The European Commission has accused Israeli drugmaker Teva and its US subsidiary Cephalon of breaching antitrust rules. Regulators classed an agreement between the companies to delay marketing of a cheaper version of Cephalon’s blockbuster sleep disorder drug, modafinil, as anti-competitive behavior.

Following an investigation, the European Commission said its preliminary findings showed that Cephalon paid Teva not to market the cheaper version of its drug under a ‘pay-for-delay’ deal.

Pennsylvania-based Cephalon, which became part of Teva in October 2011, owned the patents for modafinil but when they expired in the European Economic Area (EEA), Teva launched its cheaper generic version in the UK for a short period of time.

Following a patent infringement lawsuit brought by Cephalon, the companies reached an agreement whereby Teva agreed not to sell its generic modafinil products in the EEA until October 2012. In exchange, the Israeli firmreceived a “substantial transfer of value” from Cephalon through a series of cash payments and various other agreements.

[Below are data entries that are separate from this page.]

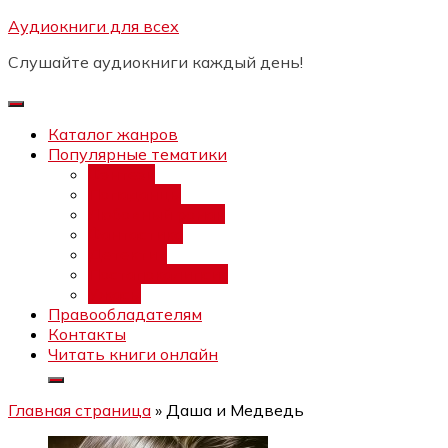
Перейти
Аудиокниги для всех
Бесплатный инт
к
Слушайте аудиокниги каждый день!
содержимому
Каталог жанров
Популярные тематики
Фэнтези
Попаданцы
Любовный роман
Фантастика
Детектив
Постапокалипсис
Ужасы
Правообладателям
Контакты
Читать книги онлайн
Главная страница
»
Даша и Медведь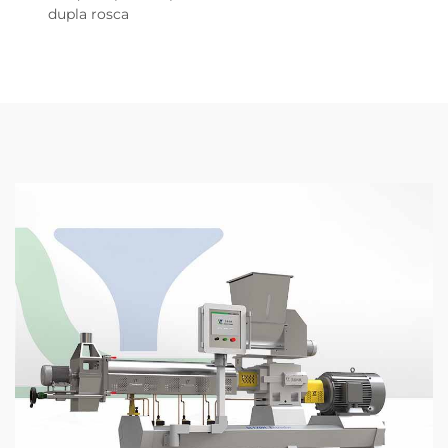
dupla rosca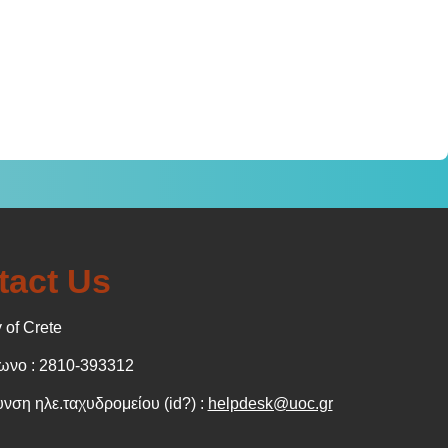
tact Us
 of Crete
νο : 2810-393312
νση ηλε.ταχυδρομείου (id?) :
helpdesk@uoc.gr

The Commission’s initial view is that the transferred value served as a significant pay-for-delay inducement for Teva not to compete with Cephalon’s modafinil worldwide, which “may have caused substantial harm to EU patients and health service budgets.”

EU Competition Commissioner Margrethe Vestager commented: “Market entry and competition by generic drugs is an essential element to improve the affordability of healthcare. It’s now up to the companies to respond to our concerns.”

Teva could be fined up to 10% of its global revenue if it is found guilty. The firm was fined $1.2 billion by US regulators over the same issue in 2015.